In the Miller’s Tale Chaucer gives us a sketch of another poor scholar of Oxford. He lodged with a carpenter, and

“A chambre had he in that hostelerie,
Alone withouten any compaynie,
Ful fetisly ’ydight with herbés sweet.”

His books great and small, and his astrological apparatus

“On shelvés couched at his beddé’s head,
His press ycovered with a falding red,
And all about there lay a gay sautrie
On which he made on nightés melodie
So swetély that all the chamber rung,
And Angelus ad Virginem he sung.”

We give a typical illustration of the class from one of the characters in a Dance of Death at the end of a Book of the Hours of the Blessed Virgin Mary, in the British Museum. It is described beneath as “Un Clerc.”[259]

A Clerk.

One of this class was employed by every parish to perform certain duties on behalf of the parishioners, and to assist the clergyman in certain functions of his office. The Parish Clerk has survived the revolution which swept away the other minor ecclesiastical officials of the middle ages, and still has his legal status in the parish church. Probably many of our readers will be surprised to hear that the office is an ancient one, and will take interest in a few original extracts which throw light on the subject.

In the wills he frequently has a legacy left, together with the clergy—e.g., “Item I leave to my parish vicar iijs. iiijd. Item I leave to my parish clerk xijd. Item I leave to every chaplain present at my obsequies and mass iiijd.” (Will of John Brompton, of Beverley, merchant, 1443.)[260] Elizabeth del Hay, in 1434, leaves to “every priest ministering at my obsequies vid.; to every parish clerk iiijd.; to minor clerks to each one ijd.[261] Hawisia Aske, of York, in 1450-1 A.D., leaves to the “parish chaplain of St. Michael iijs. iiijd.; to every chaplain of the said church xxd.; to the parish clerk of the said church xxd.; to the sub-clerk of the same church xd.[262] John Clerk, formerly chaplain of the chapel of the Blessed Mary Magdalen, near York, in 1449, leaves to “the parish clerk of St. Olave, in the suburbs of York, xijd.; to each of the two chaplains of the said church being present at my funeral and mass iiijd.; to the parish clerk of the said church iiijd.; to the sub-clerk of the said church ijd.; among the little boys of the said church wearing surplices iiijd., to be distributed equally.”[263] These extracts serve to indicate the clerical staff of the several churches mentioned.
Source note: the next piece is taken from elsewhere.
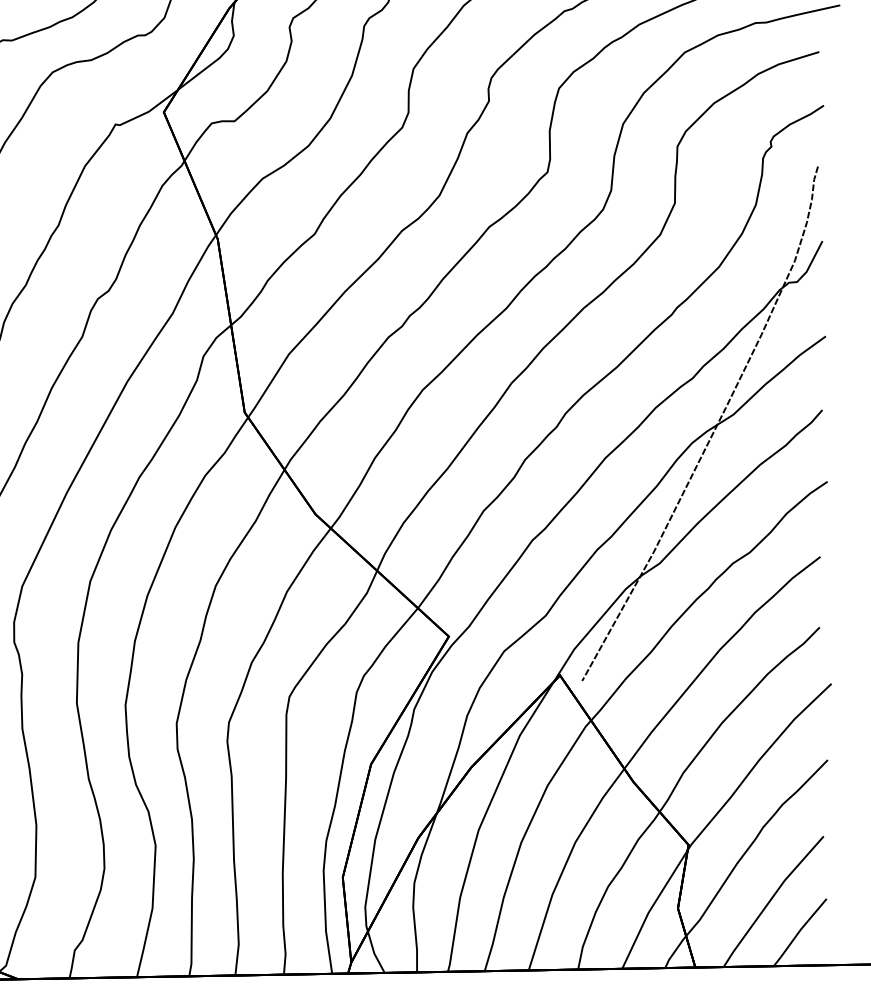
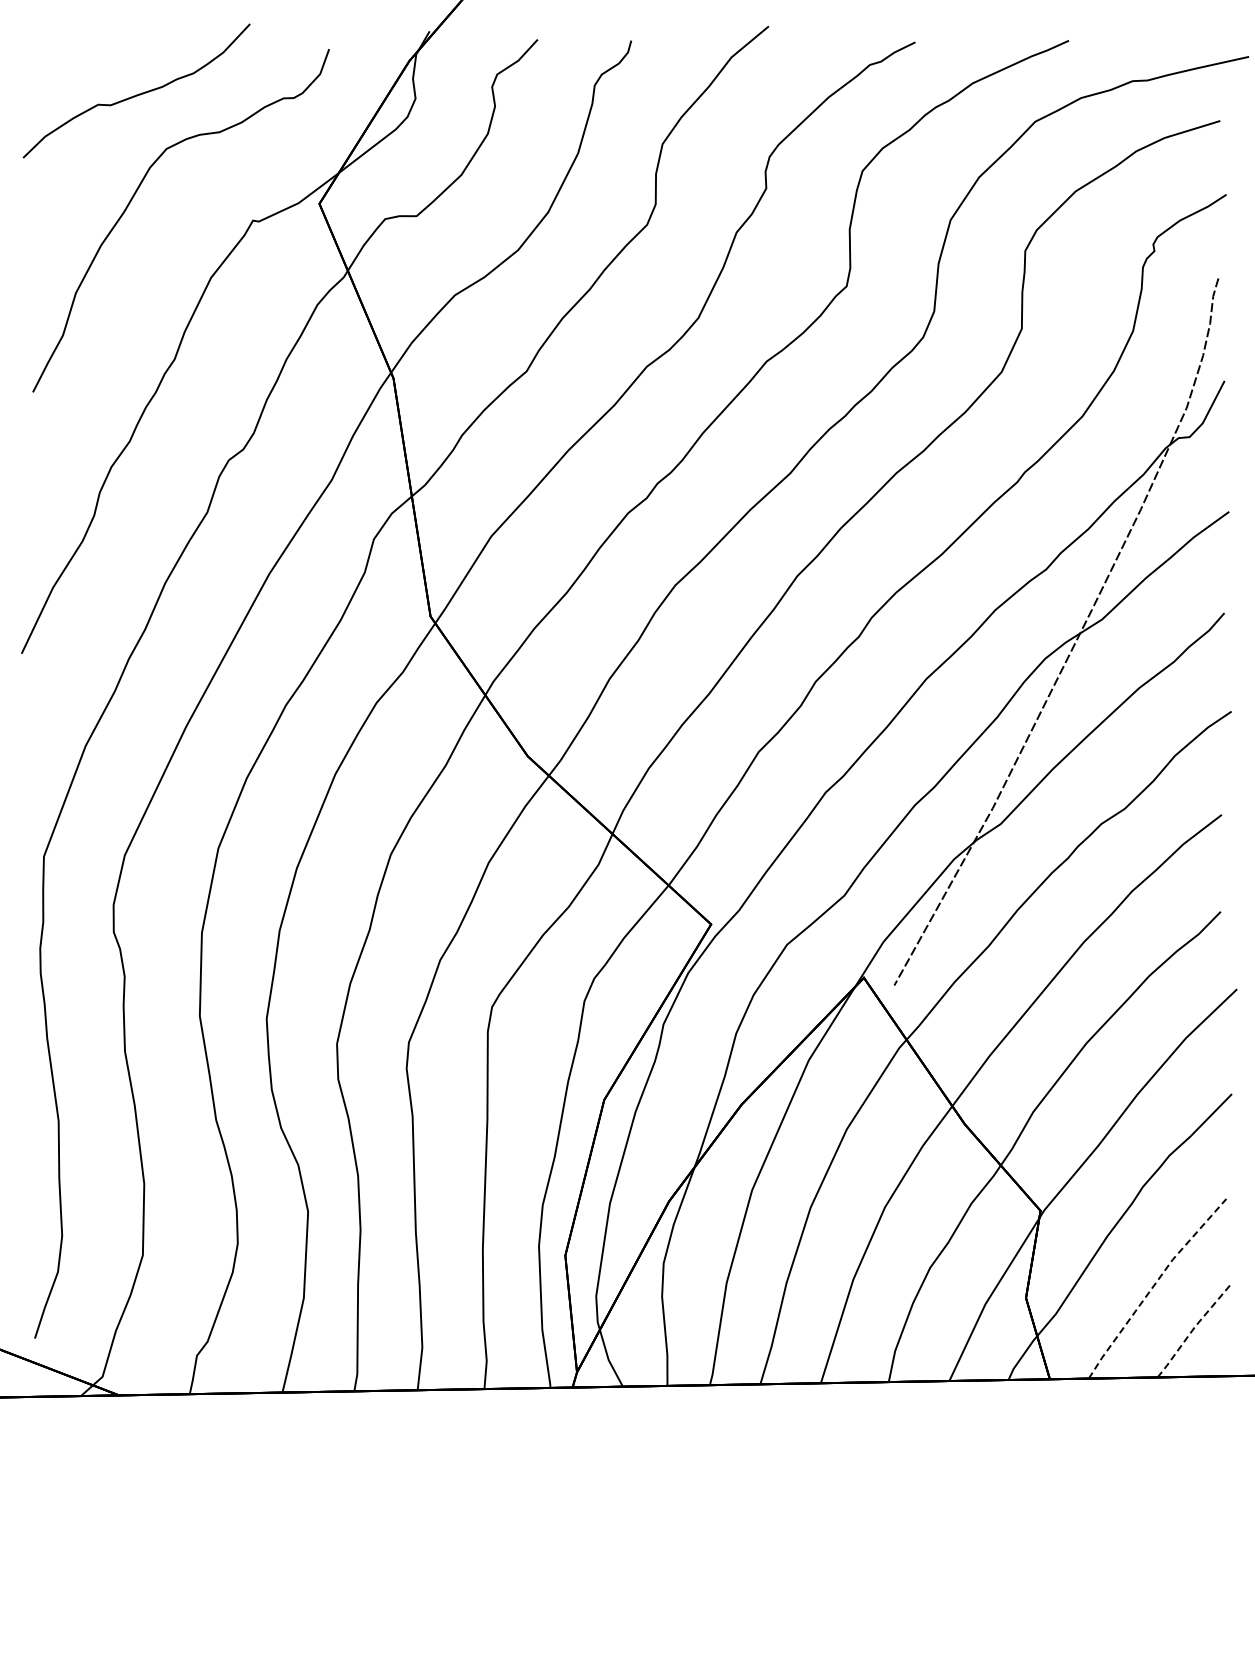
line: (771, 899) -> (1154, 1285), solid -> dashed
line: (799, 931) -> (1192, 1329), solid -> dashed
From other sources we learn what his duties were. In 1540 the parish of Milend, near Colchester, was presented to the archdeacon by the rector, because in the said church there was “nother clerke nor sexten to go withe him in tyme of visitacion [of the sick], nor to helpe him say masses, nor to rynge to servyce.”[264] And in 1543 the Vicar of Kelveden, Essex, complains that there is not “caryed holy water,[265] nor ryngyng to evensonge accordyng as the clerke shuld do, with other dutees to him belongyng.”[266] In the York presentations we find a similar complaint at Wyghton in 1472; they present that the parish clerk does not perform his services as he ought, because when he ought to go with the vicar to visit the sick, the clerk absents himself, and sends a boy with the vicar.[267] The clerk might be a married man, for in 1416 Thomas Curtas, parish clerk of the parish of St. Thomas the Martyr, is presented, because with his wife he has hindered, and still hinders, the parish clerk of St. Mary Bishophill, York [in which parish he seems to have lived] from entering his house on the Lord’s days with holy water, as is the custom of the city. Also it is complained that the said Thomas and his wife refuse to come to hear divine service at their parish church, and withdraw their oblations.[268] In the Royal MS., 10, E iv., is a series of illustrations of a mediæval tale, which turns on the adventures of a parish clerk, as he goes through the parish aspersing the people with holy water. Two of the pictures will suffice to show the costume and the holy water-pot and aspersoir, and to indicate how he went into all the rooms of the house—now into the kitchen sprinkling the cook, now into the hall sprinkling the lord and lady who are at breakfast. In the woodcut on p. 241, will be seen how he precedes an ecclesiastical procession, sprinkling the people on each side as he goes. The subsequent description (p. 221) of the parish clerk Absolon, by Chaucer, indicates that sometimes—perhaps on some special festivals—the clerk went about censing the people instead of sprinkling them.